Exercise set:
• 1. In the Rotherham article, what did the local safeguarding children team's anonymous tip-off claim about the foster parents?
• 2. Please output the passage of the Rotherham article starting with "An anonymous tip-off that they were members of a" and going on through "leftists everywhere, actually.".

Supplied text:
[start]

Saturday 24 November 2012

Rotherham's bonkers UKIP stance isn’t an aberration – it’s typical of the Left’s irrational hatred of the Right

It was reported in this morning’s papers that the decision to remove three children from the care of experienced foster parents resulted from the local safeguarding children team receiving "an anonymous tip-off that they were members of UKIP.

An anonymous tip-off that they were members of a mainstream political party? What next? An anonymous tip-off that they use the local library? Or shop at Sainsbury’s. Or that they don’t watch Strictly Come Dancing? Own a Peugeot? Don’t like cats?

What the x@&! Is going on up there in the Socialist Republic of Rotherham? 

Well, the same thing that goes on amongst leftists everywhere, actually.

The leader of UKIP, Nigel Farage, is married to a German. They have two children. If they lived in Labour-controlled Rotherham, the kids would probably have been removed from their care in an SAS-style intervention organised by the left-wing gauleiters working for the council. The idea that libertarian right-wingers – in fact, any right-wingers – are by definition mad and bad has always been a popular view on the Left: but since the Thatcher junta’s reign of terror, it seems to have become Holy Writ amongst the Guardian-reading classes.

[end]

Data segment:

[start]

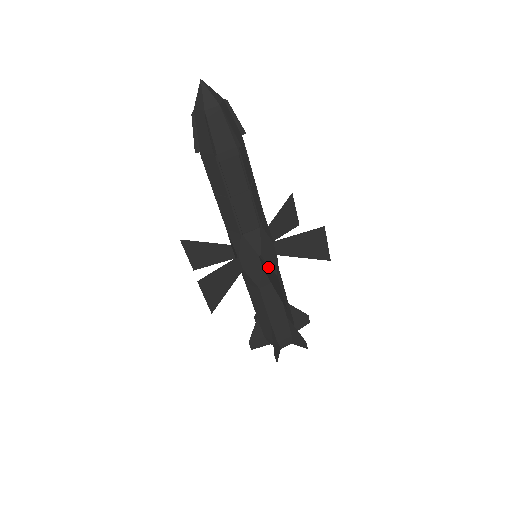
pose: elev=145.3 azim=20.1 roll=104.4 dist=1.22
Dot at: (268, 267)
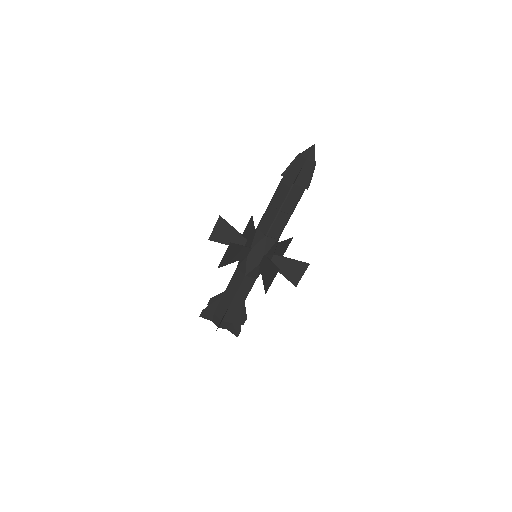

[end]

Responses by task:
• 1. That they were members of UKIP.

• 2.
An anonymous tip-off that they were members of a mainstream political party? What next? An anonymous tip-off that they use the local library? Or shop at Sainsbury’s. Or that they don’t watch Strictly Come Dancing? Own a Peugeot? Don’t like cats?

What the x@&! Is going on up there in the Socialist Republic of Rotherham? 

Well, the same thing that goes on amongst leftists everywhere, actually.